Remix.run Logo
gobdovan 4 hours ago

Instead of anti-fragility, I'd point you to the law of requisite variety instead. You'll notice that all AI improvements are insanely good for a week or two after launch. Then you'll see people stating that 'models got worse'. What happened in fact is that people adapted to the tool, but the tool didn't adapt anymore. We're using AI as variety resistant and adaptable tools, but we miss the fact that most deployments nowadays do not adapt back to you as fast.

chongli 4 hours ago | parent [-]

New models literally do get worse after launch, due to optimization. If you charted performance over time, it'd look like a sawtooth, with a regular performance drop during each optimization period.

That's the dirty secret with all of this stuff: "state of the art" models are unprofitable due to high cost of inference before optimization. After optimization they still perform okay, but way below SOTA. It's like a knife that's been sharpened until razor sharp, then dulled shortly after.

girvo 3 hours ago | parent | next [-]

> If you charted performance over time, it'd look like a sawtooth

People have, though, and it doesn't show that. I think it's more people getting hit by the placebo effect, the novelty effect, followed by the models by-definition non-determinism leading people to say things like "the model got worse".

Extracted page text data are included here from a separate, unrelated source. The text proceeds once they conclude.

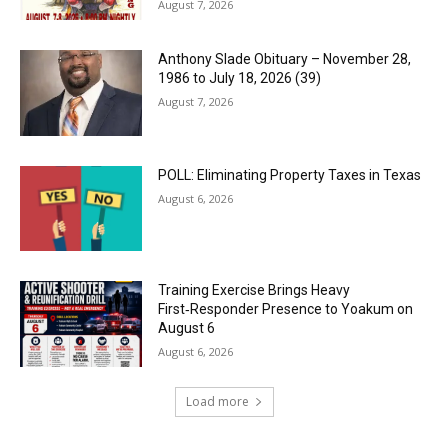
August 7, 2026
Anthony Slade Obituary – November 28,
1986 to July 18, 2026 (39)
August 7, 2026
POLL: Eliminating Property Taxes in Texas
August 6, 2026
Training Exercise Brings Heavy
First‑Responder Presence to Yoakum on
August 6
August 6, 2026
Load more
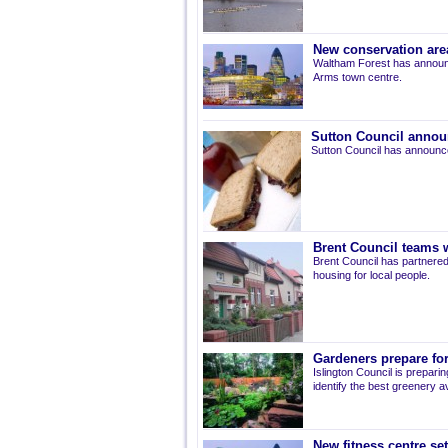
New conservation are
Waltham Forest has announ
Arms town centre.
Sutton Council annou
Sutton Council has announce
Brent Council teams w
Brent Council has partnered
housing for local people.
Gardeners prepare for
Islington Council is prepari
identify the best greenery av
New fitness centre se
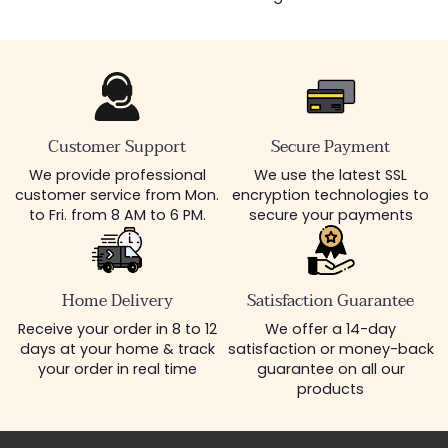
Customer Support
Secure Payment
We provide professional
We use the latest SSL
customer service from Mon.
encryption technologies to
to Fri. from 8 AM to 6 PM.
secure your payments
Home Delivery
Satisfaction Guarantee
Receive your order in 8 to 12
We offer a 14-day
days at your home & track
satisfaction or money-back
your order in real time
guarantee on all our
products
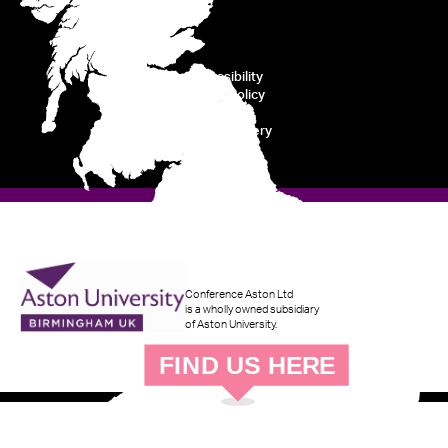
Accessibility
Cookie Policy
Privacy
Modern Slavery
Disclaimer
Conference Aston Ltd
is a wholly owned subsidiary
of Aston University.
F
IND
U
S
H
ERE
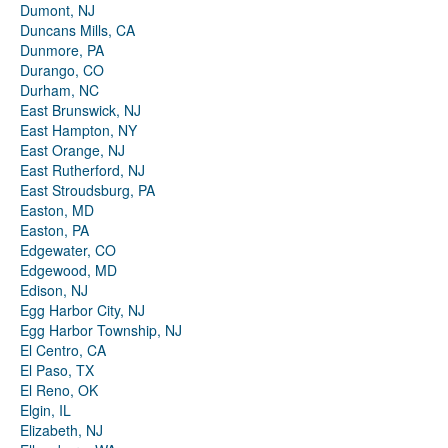
Dumont, NJ
Duncans Mills, CA
Dunmore, PA
Durango, CO
Durham, NC
East Brunswick, NJ
East Hampton, NY
East Orange, NJ
East Rutherford, NJ
East Stroudsburg, PA
Easton, MD
Easton, PA
Edgewater, CO
Edgewood, MD
Edison, NJ
Egg Harbor City, NJ
Egg Harbor Township, NJ
El Centro, CA
El Paso, TX
El Reno, OK
Elgin, IL
Elizabeth, NJ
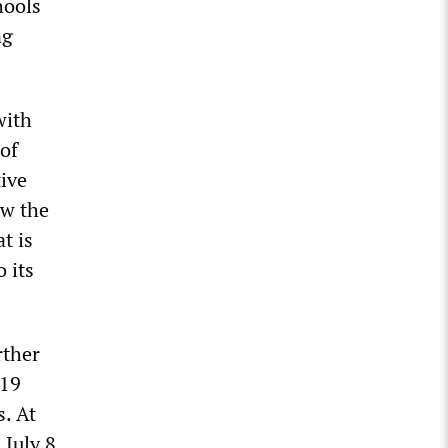
hools
ng
with
 of
tive
ow the
t is
 its
rther
-19
. At
 July 8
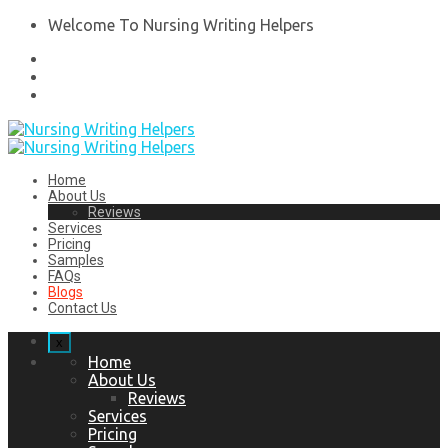
Welcome To Nursing Writing Helpers
Home
About Us
Reviews
Services
Pricing
Samples
FAQs
Blogs
Contact Us
x
Home
About Us
Reviews
Services
Pricing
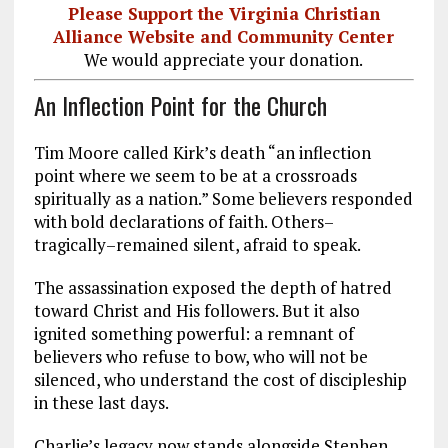
Please Support the Virginia Christian
Alliance Website and Community Center
We would appreciate your donation.
An Inflection Point for the Church
Tim Moore called Kirk’s death “an inflection
point where we seem to be at a crossroads
spiritually as a nation.” Some believers responded
with bold declarations of faith. Others–
tragically–remained silent, afraid to speak.
The assassination exposed the depth of hatred
toward Christ and His followers. But it also
ignited something powerful: a remnant of
believers who refuse to bow, who will not be
silenced, who understand the cost of discipleship
in these last days.
Charlie’s legacy now stands alongside Stephen,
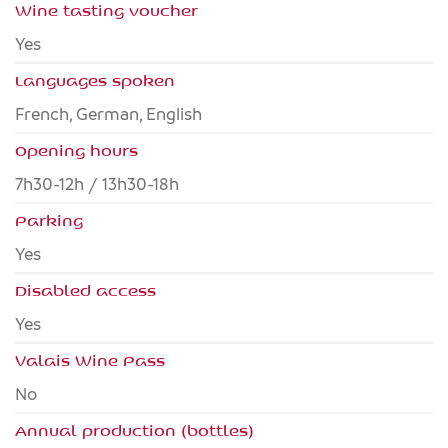
Wine tasting voucher
Yes
Languages spoken
French, German, English
Opening hours
7h30-12h / 13h30-18h
Parking
Yes
Disabled access
yes
Valais Wine Pass
no
Annual production (bottles)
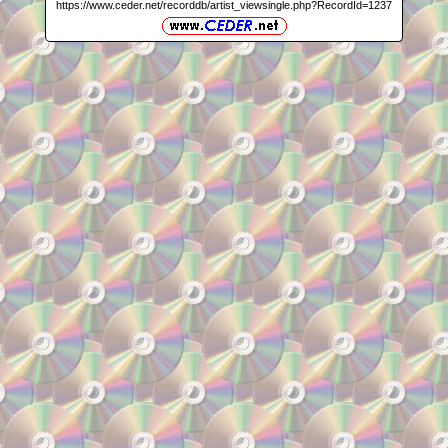
https://www.ceder.net/recorddb/artist_viewsingle.php?RecordId=1237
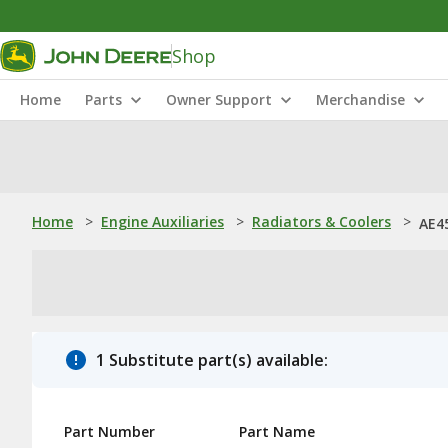
Shop
Home
Parts
Owner Support
Merchandise
Home
>
Engine Auxiliaries
>
Radiators & Coolers
>
AE4
1 Substitute part(s) available:
Part Number
Part Name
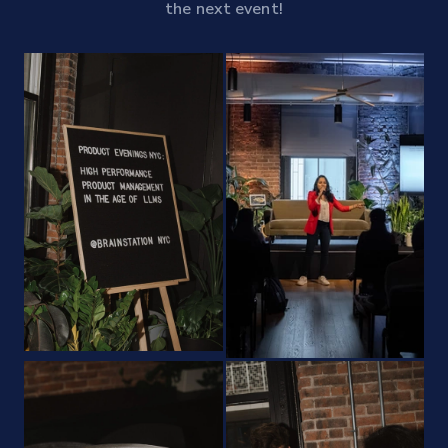
the next event!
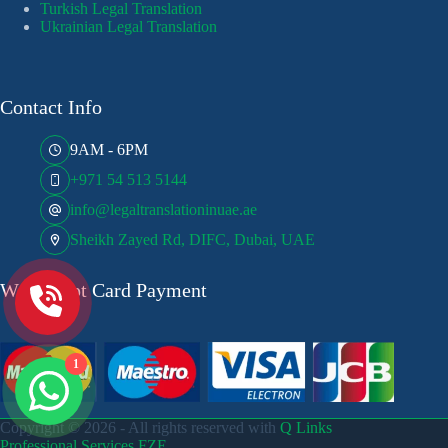
Turkish Legal Translation
Ukrainian Legal Translation
Contact Info
9AM - 6PM
+971 54 513 5144
info@legaltranslationinuae.ae
Sheikh Zayed Rd, DIFC, Dubai, UAE
We Accept Card Payment
1
Copyright © 2026 - All rights reserved with
Q Links
Professional Services FZE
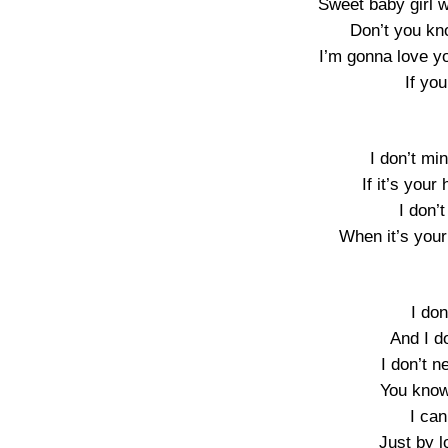
Sweet baby girl w
Don’t you kn
I’m gonna love y
If you
I don’t mi
If it’s your
I don’
When it’s your
I don
And I d
I don’t n
You know
I can
Just by l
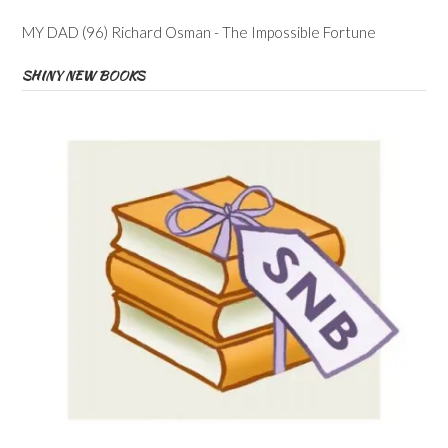
MY DAD (96) Richard Osman - The Impossible Fortune
SHINY NEW BOOKS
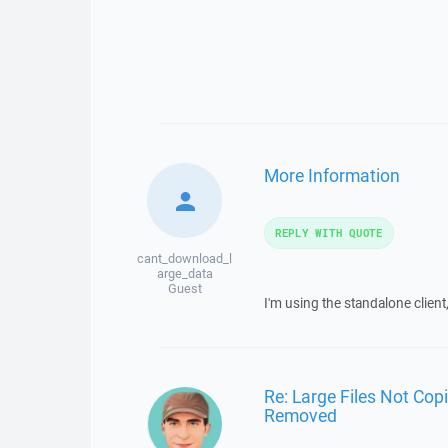
More Information
REPLY WITH QUOTE
cant_download_l
arge_data
Guest
I'm using the standalone client,
Re: Large Files Not Cop
Removed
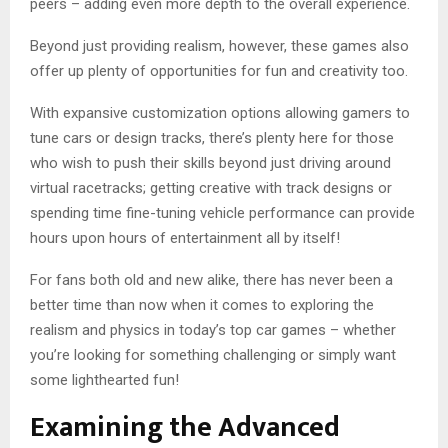
peers – adding even more depth to the overall experience.
Beyond just providing realism, however, these games also
offer up plenty of opportunities for fun and creativity too.
With expansive customization options allowing gamers to
tune cars or design tracks, there’s plenty here for those
who wish to push their skills beyond just driving around
virtual racetracks; getting creative with track designs or
spending time fine-tuning vehicle performance can provide
hours upon hours of entertainment all by itself!
For fans both old and new alike, there has never been a
better time than now when it comes to exploring the
realism and physics in today’s top car games – whether
you’re looking for something challenging or simply want
some lighthearted fun!
Examining the Advanced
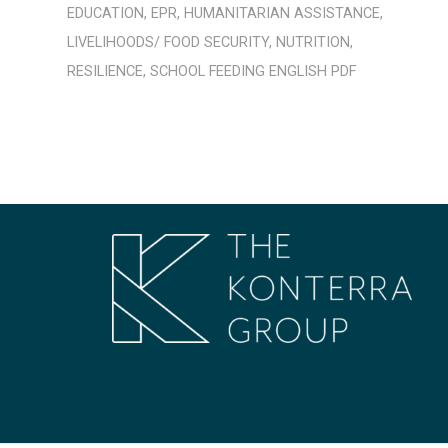
EDUCATION
,
EPR
,
HUMANITARIAN ASSISTANCE
,
LIVELIHOODS/ FOOD SECURITY
,
NUTRITION
,
RESILIENCE
,
SCHOOL FEEDING
ENGLISH
PDF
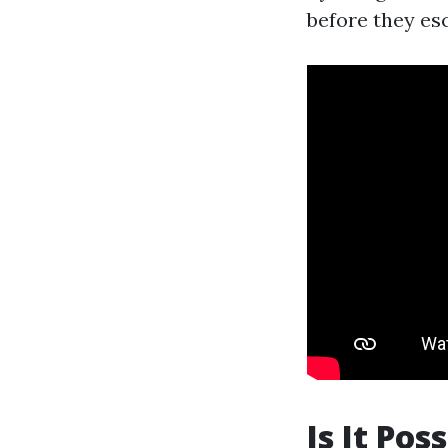
before they esc
Is It Pos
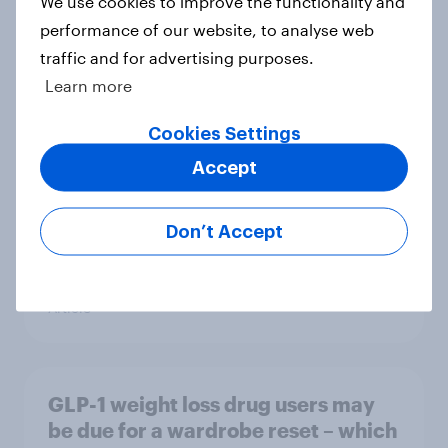
We use cookies to improve the functionality and
Article
performance of our website, to analyse web
traffic and for advertising purposes.
Learn more
[On-demand US session] Skip
happens: Why podcast ads still earn
Cookies Settings
trust
Accept
Article
Don’t Accept
Americans' earliest memories
Article
GLP-1 weight loss drug users may
be due for a wardrobe reset – which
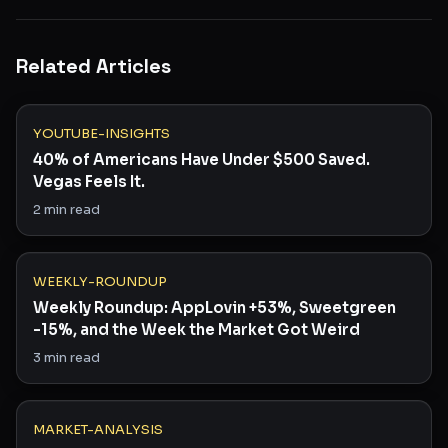
Related Articles
YOUTUBE-INSIGHTS
40% of Americans Have Under $500 Saved.
Vegas Feels It.
2
min read
WEEKLY-ROUNDUP
Weekly Roundup: AppLovin +53%, Sweetgreen
-15%, and the Week the Market Got Weird
3
min read
MARKET-ANALYSIS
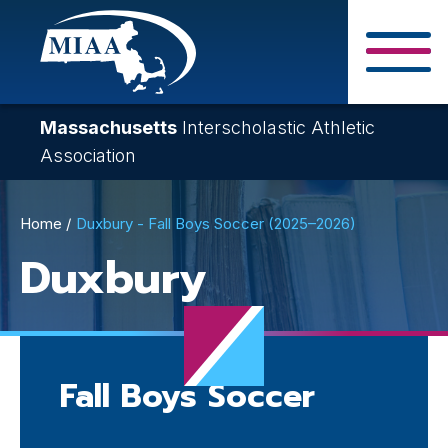
Skip
to
main
Close Search F
content
Massachusetts
Interscholastic Athletic
Association
Breadcrumb
Home
Duxbury - Fall Boys Soccer (2025–2026)
Duxbury
Fall Boys Soccer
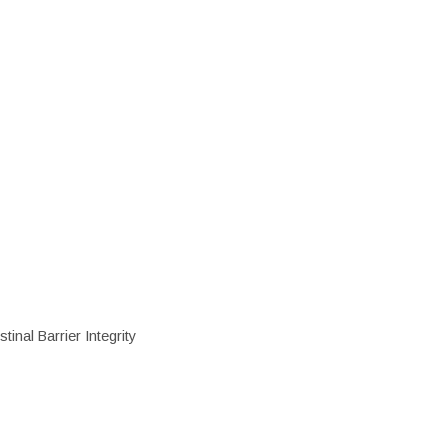
inal Barrier Integrity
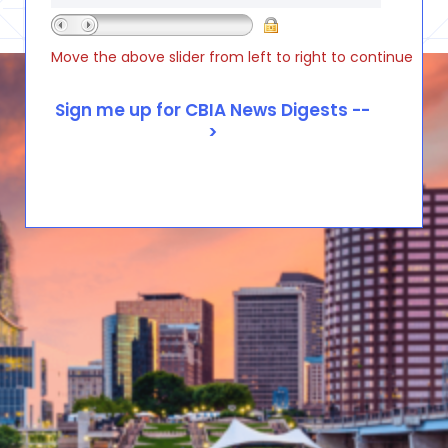
Move the above slider from left to right to continue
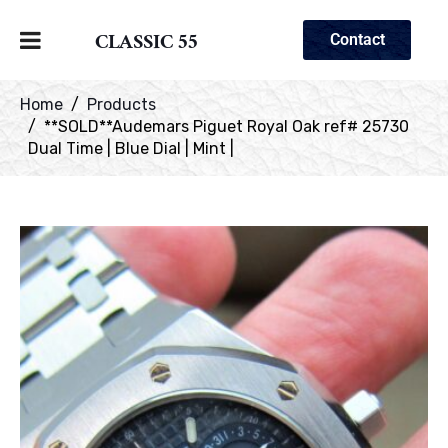
CLASSIC 55
Contact
Home
Products
**SOLD**Audemars Piguet Royal Oak ref# 25730
Dual Time | Blue Dial | Mint |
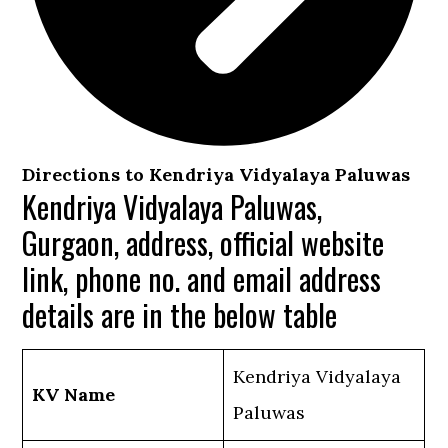
Directions to Kendriya Vidyalaya Paluwas
Kendriya Vidyalaya Paluwas,
Gurgaon, address, official website
link, phone no. and email address
details are in the below table
Kendriya Vidyalaya
KV Name
Paluwas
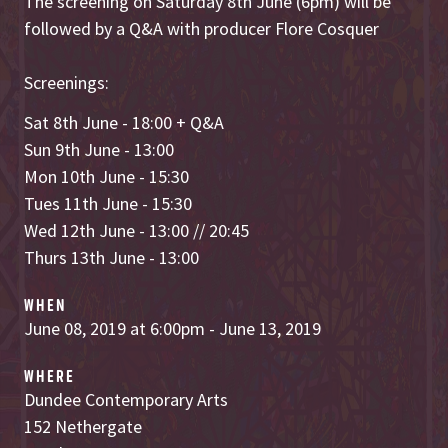
The screening on Saturday 8th June (6pm) will be
followed by a Q&A with producer Flore Cosquer
Screenings:
Sat 8th June - 18:00 + Q&A
Sun 9th June - 13:00
Mon 10th June - 15:30
Tues 11th June - 15:30
Wed 12th June - 13:00 // 20:45
Thurs 13th June - 13:00
WHEN
June 08, 2019 at 6:00pm - June 13, 2019
WHERE
Dundee Contemporary Arts
152 Nethergate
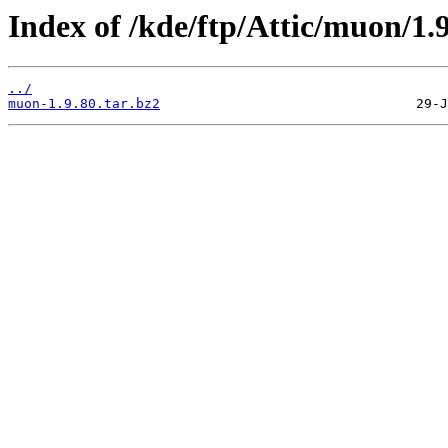
Index of /kde/ftp/Attic/muon/1.9
../
muon-1.9.80.tar.bz2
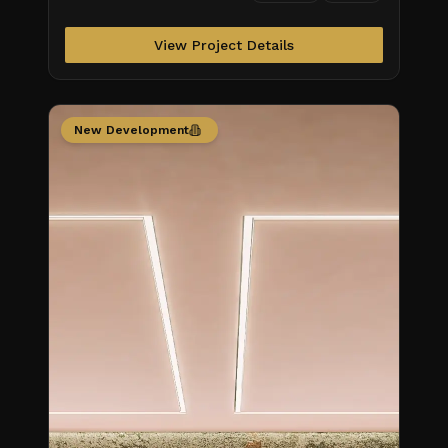
Obra/Status\_S
View Project Details
New Development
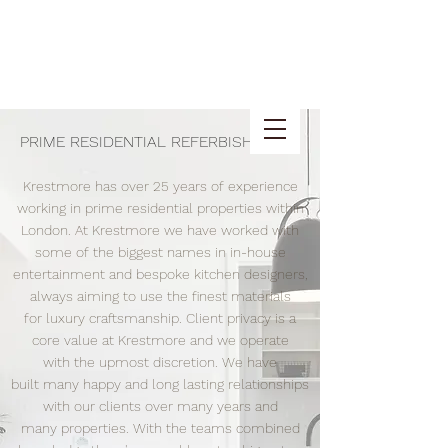
PRIME RESIDENTIAL REFERBISHMENT
Krestmore has over 25 years of experience
working in prime residential properties within
London. At Krestmore we have worked with
some of the biggest names in in-house
entertainment and bespoke kitchen designers,
always aiming to use the finest materials
for luxury craftsmanship. Client privacy is a
core value at Krestmore and we operate
with the upmost discretion. We have
built many happy and long lasting relationships
with our clients over many years and
many properties. With the teams combined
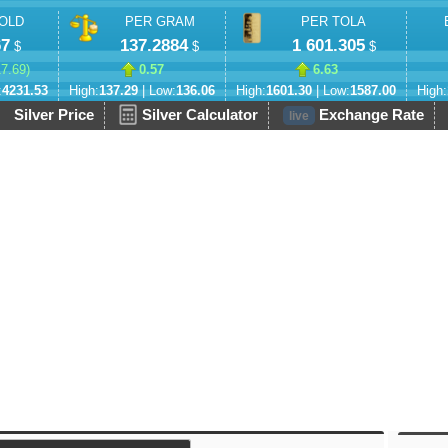
OLD
PER GRAM
PER TOLA
67
137.2884
1 601.305
$
$
$
17.69
)
0.57
6.63
:
4231.53
High:
137.29
| Low:
136.06
High:
1601.30
| Low:
1587.00
High:
Silver Price
Silver Calculator
Exchange Rate
live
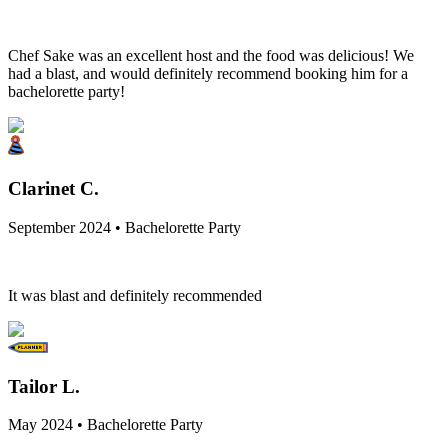
Chef Sake was an excellent host and the food was delicious! We
had a blast, and would definitely recommend booking him for a
bachelorette party!
Clarinet C.
September 2024 • Bachelorette Party
It was blast and definitely recommended
Tailor L.
May 2024 • Bachelorette Party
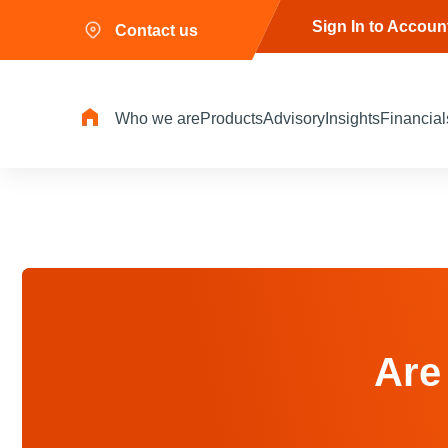
Sign In to Accoun
Contact us
Who we are
Products
Advisory
Insights
Financial
Are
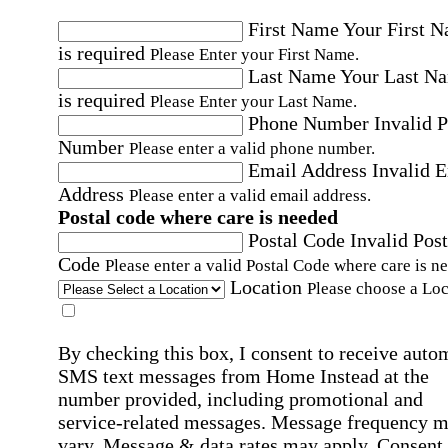
First Name
Your First 
is required
Please Enter your First Name.
Last Name
Your Last N
is required
Please Enter your Last Name.
Phone Number
Invalid 
Number
Please enter a valid phone number.
Email Address
Invalid 
Address
Please enter a valid email address.
Postal code where care is needed
Postal Code
Invalid Post
Code
Please enter a valid Postal Code where care is n
Location
Please choose a Loc
By checking this box, I consent to receive auto
SMS text messages from Home Instead at the
number provided, including promotional and
service-related messages. Message frequency 
vary. Message & data rates may apply. Consent 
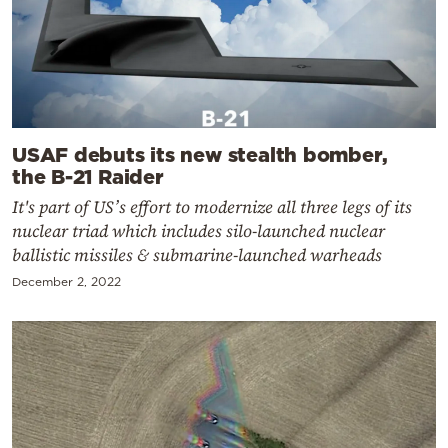
USAF debuts its new stealth bomber,
the B-21 Raider
It's part of US’s effort to modernize all three legs of its
nuclear triad which includes silo-launched nuclear
ballistic missiles & submarine-launched warheads
December 2, 2022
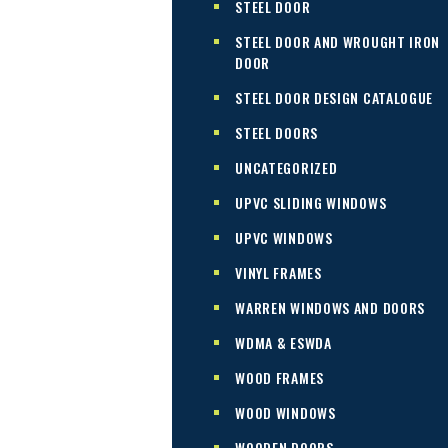
STEEL DOOR
STEEL DOOR AND WROUGHT IRON
DOOR
STEEL DOOR DESIGN CATALOGUE
STEEL DOORS
UNCATEGORIZED
UPVC SLIDING WINDOWS
UPVC WINDOWS
VINYL FRAMES
WARREN WINDOWS AND DOORS
WDMA & ESWDA
WOOD FRAMES
WOOD WINDOWS
WOODEN DOORS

gobdovan 3 hours ago | parent | prev [-]

Is this insider info? The 'charted performance' caught my eye instantly. Couple things I find odd tho: why sawtooth? it would likely be square waves, as I'd imagine they roll down the cost-saving version quite fast per cohort. Also, aren't they unprofitable either way? Why would they do it for 'profitability'?

chongli 3 hours ago | parent | next [-]

It's not insider info, it's common knowledge in the industry (Google model optimization). I think they are unprofitable either way, but unoptimized models burn runway a lot faster than optimized ones.

The reason it's not a square wave is because new optimization techniques are always in development, so you can't apply everything immediately after training the new model. I also think there's a marketing reason: if the performance of a brand new model declines rapidly after release then people are going to notice much more readily than with a gradual decline. The gradual decline is thus engineered by applying different optimizations gradually.

It also has the side benefit that the future next-gen model may be compared favourably with the current-gen optimized (degraded) model, setting up a rigged benchmark. If no one has access to the original pre-optimized current-gen model, no one can perform the "proper" comparison to be able to gauge the actual performance improvement.

Lastly, I would point out that vendors like OpenAI are already known to substitute previous-gen models if they determine your prompt is "simple." You should also count this as a (rather crude) optimization technique because it's going to degrade performance any time your prompt is falsely flagged as simple (false positive).

bonoboTP 3 hours ago | parent | prev [-]

It's rumors based on vibes. There are attempts to track and quantify this with repeated model evaluations multiple times per day, this but no sawtooth pattern has emerged as far as I know.